It turns out that compromise indeed is possible in the 113th Congress.
When it shows itself, we learn that things actually can get done, such as approving a federal budget that keeps the government running through September. The House of Representatives approved the deal overwhelmingly and has sent it back to the Senate hopefully for final approval.
The $1.1 trillion budget deal marks a departure from recent history, where Republicans and Democrats have fought over every big and little thing in the budget. It has produced gridlock, made a lot of people angry, shut down part of the government for a time, forced public opinion of Congress into a sinkhole and redefined the term “political dysfunction.”
Does this signal a new day on Capitol Hill? Probably not. However, one can hope.
Tomorrow might bring a new set of hassles and disagreements, particularly in the Republican-controlled House of Representatives that seems to have declared its intention to block everything House Democrats and the Democrat in chief in the White House want to do.

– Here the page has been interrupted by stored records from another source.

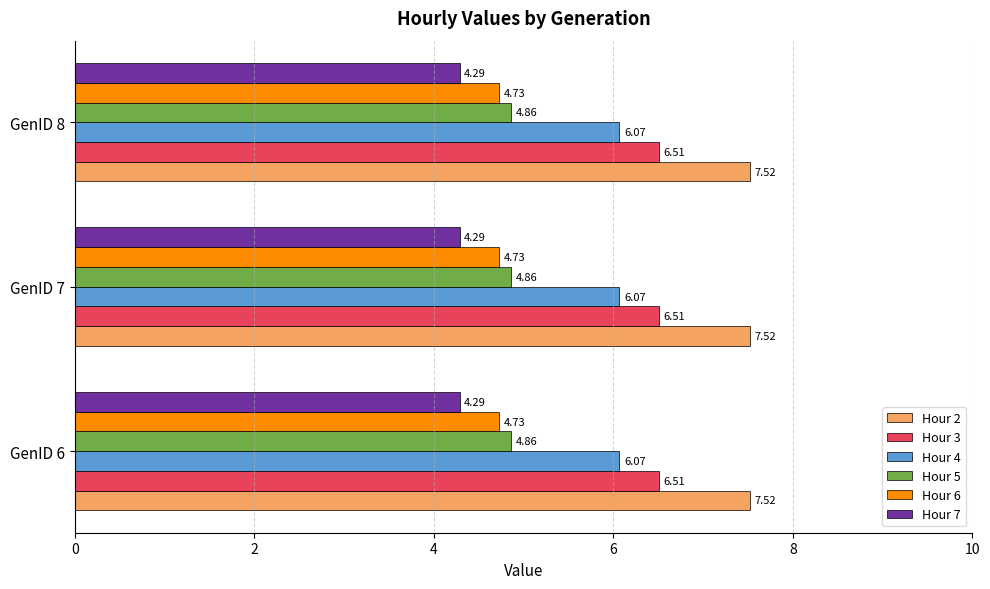

What is the spread (max minus min) of values at GenID 6?

3.2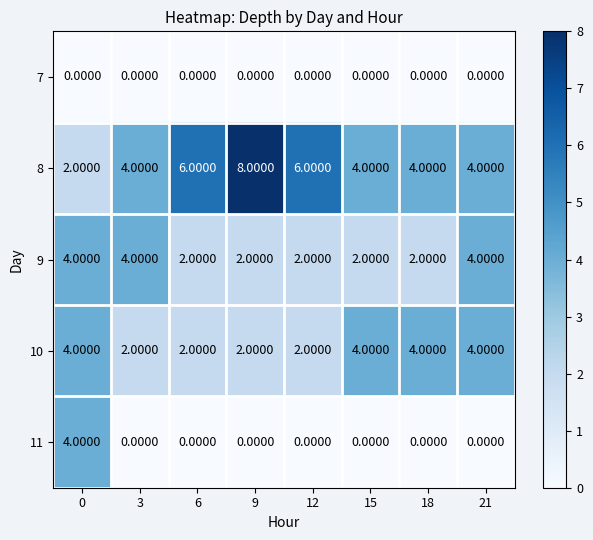

What is the difference between the second highest and minimum values in the 8 series?

4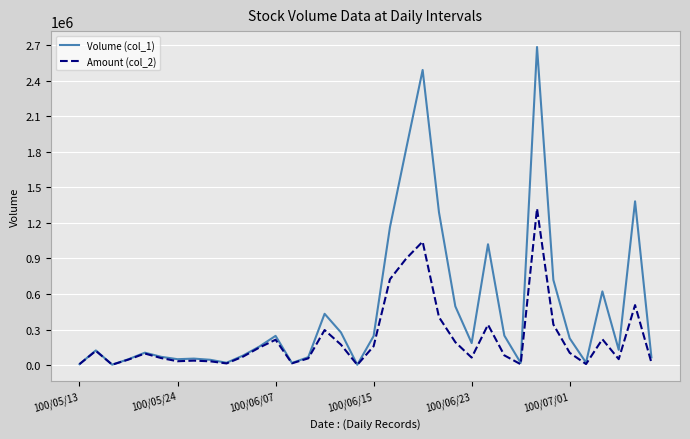

Rank the series by their average value, from lowest to highest.

Amount (col_2), Volume (col_1)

The bill reduces funds for the Internal Revenue Service, gives federal workers a 1 percent pay increase and gives money to the Environmental Protection Agency. These measures make Republicans happy. Meanwhile, Democrats got something for themselves, such as funding for Head Start, which helps early childhood education efforts.
No one is entirely happy with the deal, nor are they entirely unhappy.
That’s the spirit of compromise. Things can get done. It’s how you legislate. It’s how good government is supposed to work.
What’s more, it doesn’t inflict nearly the pain that stubborn intransigence can produce.